Je suis “noire” par le regard des autres, on m’attribue un passif social qui n’est pas le mien
Cependant, je me rends compte au fil des années que la problématique devient plus complexe et que je dois néanmoins nuancer ma position de fond. En effet, si je pense que jusque-là j’ai été préservée du racisme ou de toute forme notable de discriminations, les propos insidieux se font de plus en plus présents. Ainsi par exemple, un jour exprimais-je avec humour mon désaccord avec les administrateurs d’un groupe Facebook quand l’un d’entre eux se permet une remarque qu’il s’imagine sentie, établissant ainsi qu’il remarque souvent chez les personnes issues de l’immigration une espèce de “rage”, qui, canalisée peut “donner quelque chose de bien”. Bien sûr, j’ai droit à un exemple de connaissance à lui, originaire de la périphérie parisienne. Je me rends alors compte que l’époque et ses débats cristallisent les incompréhensions, voire les stéréotypes et les aversions qu’elles supposent. Je sentis qu’à l’autre bout de la ligne la bataille était perdue, et qu’il n’y avait pas besoin d’expliquer que la couleur était dans sa tête, que celle-ci n’était pas forcément un révélateur des origines sociales et géographique.

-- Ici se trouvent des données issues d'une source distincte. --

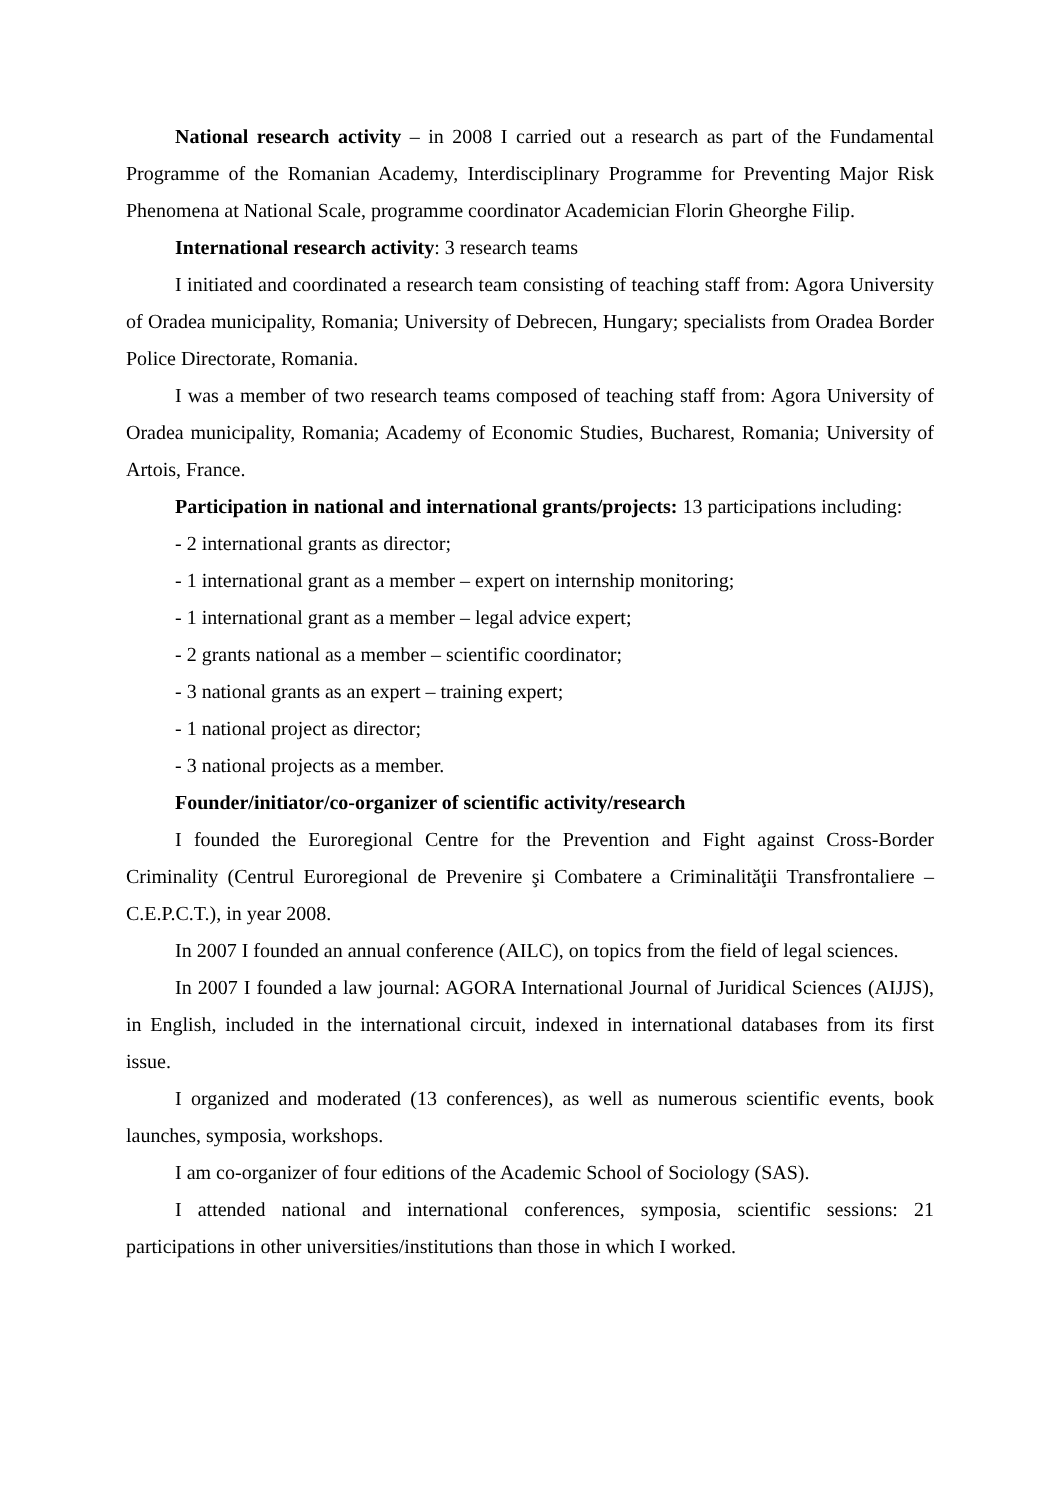National research activity – in 2008 I carried out a research as part of the Fundamental Programme of the Romanian Academy, Interdisciplinary Programme for Preventing Major Risk Phenomena at National Scale, programme coordinator Academician Florin Gheorghe Filip.
International research activity: 3 research teams
I initiated and coordinated a research team consisting of teaching staff from: Agora University of Oradea municipality, Romania; University of Debrecen, Hungary; specialists from Oradea Border Police Directorate, Romania.
I was a member of two research teams composed of teaching staff from: Agora University of Oradea municipality, Romania; Academy of Economic Studies, Bucharest, Romania; University of Artois, France.
Participation in national and international grants/projects: 13 participations including:
- 2 international grants as director;
- 1 international grant as a member – expert on internship monitoring;
- 1 international grant as a member – legal advice expert;
- 2 grants national as a member – scientific coordinator;
- 3 national grants as an expert – training expert;
- 1 national project as director;
- 3 national projects as a member.
Founder/initiator/co-organizer of scientific activity/research
I founded the Euroregional Centre for the Prevention and Fight against Cross-Border Criminality (Centrul Euroregional de Prevenire şi Combatere a Criminalităţii Transfrontaliere – C.E.P.C.T.), in year 2008.
In 2007 I founded an annual conference (AILC), on topics from the field of legal sciences.
In 2007 I founded a law journal: AGORA International Journal of Juridical Sciences (AIJJS), in English, included in the international circuit, indexed in international databases from its first issue.
I organized and moderated (13 conferences), as well as numerous scientific events, book launches, symposia, workshops.
I am co-organizer of four editions of the Academic School of Sociology (SAS).
I attended national and international conferences, symposia, scientific sessions: 21 participations in other universities/institutions than those in which I worked.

Je n’aime pas causer de ma couleur, à la fois blanche et noire, pour moi, elle n’existe pas. Je comprends néanmoins que je suis une personne de couleur privilégiée, de moins en moins protégée et de plus en plus confrontée à la porosité des esprits à des concepts venant d’un autre continent et important sa lutte raciale. Je ne rêve pas de faire taire les miens, (qui sont-ils d’ailleurs?) je rêve d’un débat apaisé et constructif, loin du show des chaines d’informations en continu. Puisque le dénominateur est aujourd’hui celui-là, cherchant le meilleur pour ma personne je consomme des “petites marques” parisiennes, comme des produits afro. Comme je le disais, j’ai compris mon identité par les publicités générée par algorithme, je consomme donc je suis. Et je le dis ouvertement, la cristallisation des luttes divise, forme des segments de consommateurs-citoyens toujours plus seuls, mais racialement identifiés. Moi, comme surement beaucoup de personnes de couleurs, je revendique le droit de n’être personne, merci.